**Records to process**:

-------

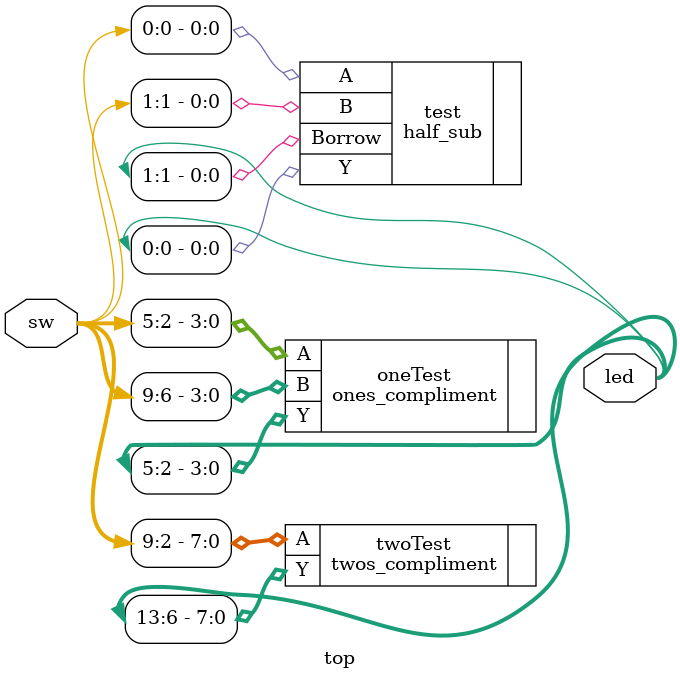
<source format=v>
module top(
    input [9:0] sw,
    output [13:0] led
);

half_sub test(
    .A(sw[0]),
    .B(sw[1]),
    .Y(led[0]),
    .Borrow(led[1])
);

ones_compliment oneTest(
    .A(sw[5:2]),
    .B(sw[9:6]),
    .Y(led[5:2])
);

twos_compliment twoTest(
    .A(sw[9:2]),
    .Y(led[13:6])
);

endmodule

</source>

-------

**Directions**: Dropping every picture, restate the material word for word.

**Result of the exercise**:
<source format=v>
module top(
    input [9:0] sw,
    output [13:0] led
);

half_sub test(
    .A(sw[0]),
    .B(sw[1]),
    .Y(led[0]),
    .Borrow(led[1])
);

ones_compliment oneTest(
    .A(sw[5:2]),
    .B(sw[9:6]),
    .Y(led[5:2])
);

twos_compliment twoTest(
    .A(sw[9:2]),
    .Y(led[13:6])
);

endmodule

</source>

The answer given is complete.